上海亭からいなくなってもクラウドは気付かなかったのだろうか。別に探して欲しくて部屋を出たわけではないけれど、しみじみ寂しかったのは本当だった。

シエラさんが夢の中で「見た」という女の人がエアリスに違いないって、わかったときのクラウドの顔、見てられなかったから。
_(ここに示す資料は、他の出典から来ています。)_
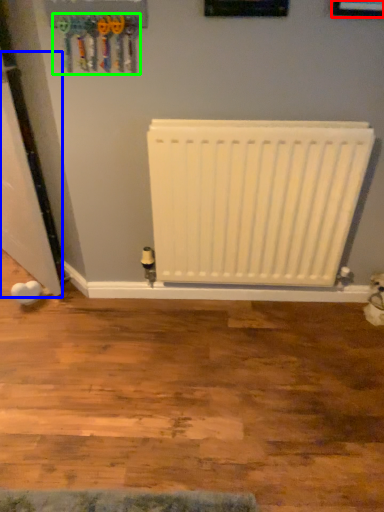
Question: Considering the real-world distances, which object is closest to picture frame (highlighted by a red box)? door (highlighted by a blue box) or tool (highlighted by a green box).

Choices:
 (A) door
 (B) tool

Answer: (B)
その場にいたたまれなくて、しかたなくその場を離れたのだから

バレットが気を利かせて部屋を出ようとした。
「あの、バレット……」

「悪かったな、起こしちまってよ。……とにかく、今日は大人しくしてるんだぞ」
「ううん、バレット…ありがとう」
小さくうなずくと部屋を出ていった。ティファは何だか心細くなった。

 

 

 

「いいよ、クラウド。随分楽になったから、休んで、ね」
「ああ、でもティファ、どうしてバレットが?」

そんなことを今聞いてどうするというのだろう、ティファはまだ熱のある頭がずきずきして思考能力が停止していた。それでもクラウドがぼんやりしているのにがっかりした。

「気がついたら腕の中だったの」

腕の中とは、さすがのクラウドも聞き捨てがならなかった。

「どういうことだ!?」

答えるのが面倒だ、ものすごく眠くなってきた

「わからないわ、覚えてないもん」

目が勝手に閉じてくる、このまま眠りの海に落ちていくんだ

「覚えていないって、ティファ、答えろよ」

肩を揺すられて、とても不愉快だった。薬のせいでかなり強い眠りに誘われているのだから。そして瞼は自分の意思ではどうすることもできないほど、固く閉ざされてしまった。

「…いや……」

ティファの顔が苦痛でゆがんだ。そこで初めてクラウドは肩をつかんだ手を離した。なんで?ティファが?腕の中なんだ?

口の中が渇いて体が震えた。こうなったら聞くしかない、バレットに本当を。